Sedangkan pinjaman yang direstrukturisasi 10% imbas pagebluk Covid-9. “Dibandingkan potensi kehilangan maksimal 10%, ya cukup profitabel. Ini tergantung mereka diversifikasi yang cocok atau tidak,” ujarnya.

 Co-Founder sekaligus CEO Modalku Reynold Wijaya mengatakan, kolaborasi membantu bank menjangkau UMKM di pelosok. Bagi fintech, ini menjaga keamanan dana. “Perbankan berperan sebagai bank kustodian dan pemegang escrow account,” kata dia kepada Katadata.co.id.

Rekening bersama atau escrow account itu dikelola langsung oleh bank dan digunakan untuk menyimpan seluruh dana pengguna fintech. “Modalku hanya berperan sebagai perantara masuknya dana. Semua transaksi otomatis terintegrasi dengan sistem pinjam-meminjam,” ujarnya.

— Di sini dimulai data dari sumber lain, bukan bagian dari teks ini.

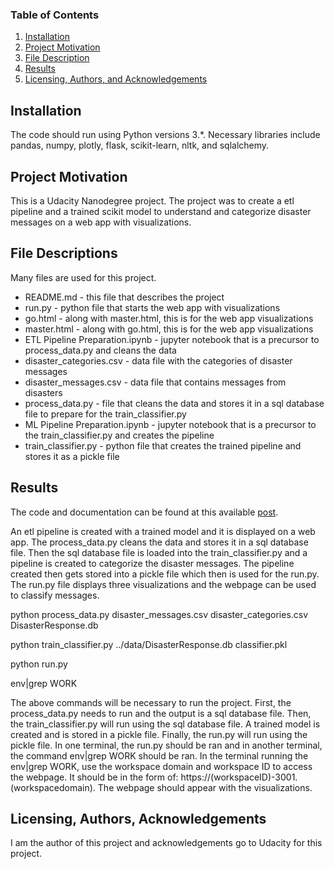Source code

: ### Table of Contents

1. [Installation](#installation)
2. [Project Motivation](#motivation)
3. [File Description](#files)
4. [Results](#results)
5. [Licensing, Authors, and Acknowledgements](#licensing)

## Installation <a name="installation"></a>

The code should run using Python versions 3.*. Necessary libraries include pandas, numpy, plotly, flask, scikit-learn, nltk, and sqlalchemy.

## Project Motivation<a name="motivation"></a>

This is a Udacity Nanodegree project. The project was to create a etl pipeline and a trained scikit model to understand and categorize disaster messages on a web app with visualizations. 

## File Descriptions <a name="files"></a>

Many files are used for this project. 

- README.md - this file that describes the project 
- run.py - python file that starts the web app with visualizations 
- go.html - along with master.html, this is for the web app visualizations
- master.html - along with go.html, this is for the web app visualizations
- ETL Pipeline Preparation.ipynb - jupyter notebook that is a precursor to process_data.py and cleans the data
- disaster_categories.csv - data file with the categories of disaster messages 
- disaster_messages.csv - data file that contains messages from disasters
- process_data.py - file that cleans the data and stores it in a sql database file to prepare for the train_classifier.py
- ML Pipeline Preparation.ipynb - jupyter notebook that is a precursor to the train_classifier.py and creates the pipeline 
- train_classifier.py - python file that creates the trained pipeline and stores it as a pickle file


## Results<a name="results"></a>

The code and documentation can be found at this available [post](https://github.com/Rocketman55-cmd/disaster-response-project).

An etl pipeline is created with a trained model and it is displayed on a web app. The process_data.py cleans the data and stores it in a sql database file. Then the sql database file is loaded into the train_classifier.py and a pipeline is created to categorize the disaster messages.
The pipeline created then gets stored into a pickle file which then is used for the run.py. The run.py file displays three visualizations and the webpage can be used to classify messages. 

python process_data.py disaster_messages.csv disaster_categories.csv DisasterResponse.db

python train_classifier.py ../data/DisasterResponse.db classifier.pkl

python run.py

env|grep WORK

The above commands will be necessary to run the project. First, the process_data.py needs to run and the output is a sql database file. Then, the train_classifier.py will run using the sql database file.
A trained model is created and is stored in a pickle file. Finally, the run.py will run using the pickle file. In one terminal, the run.py should be ran and in another terminal, the command env|grep WORK should be ran.
In the terminal running the env|grep WORK, use the workspace domain and workspace ID to access the webpage. It should be in the form of: https://(workspaceID)-3001.(workspacedomain).
The webpage should appear with the visualizations.

## Licensing, Authors, Acknowledgements<a name="licensing"></a>

I am the author of this project and acknowledgements go to Udacity for this project.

UMKM PRODUK KOPI MULAI BANGKIT (ANTARA FOTO/Budi Candra Setya/wsj.)

Saat ini, Modalku telah menyalurkan pendanaan Rp 760 miliar lebih kepada 26 ribu pengusaha online di Indonesia. Rata- rata pinjaman ke pedagang online sekitar Rp 25 juta, meskipun aksesnya hingga Rp 250 juta.

“Pendapatan penjualan online di Indonesia tumbuh 54% secara tahunan (year on year/yoy). Potensi ini menjadi motivasi bagi kami untuk menjangkau lebih banyak pengusaha online,” ujar Co-Founder sekaligus COO Modalku Iwan Kurniawan.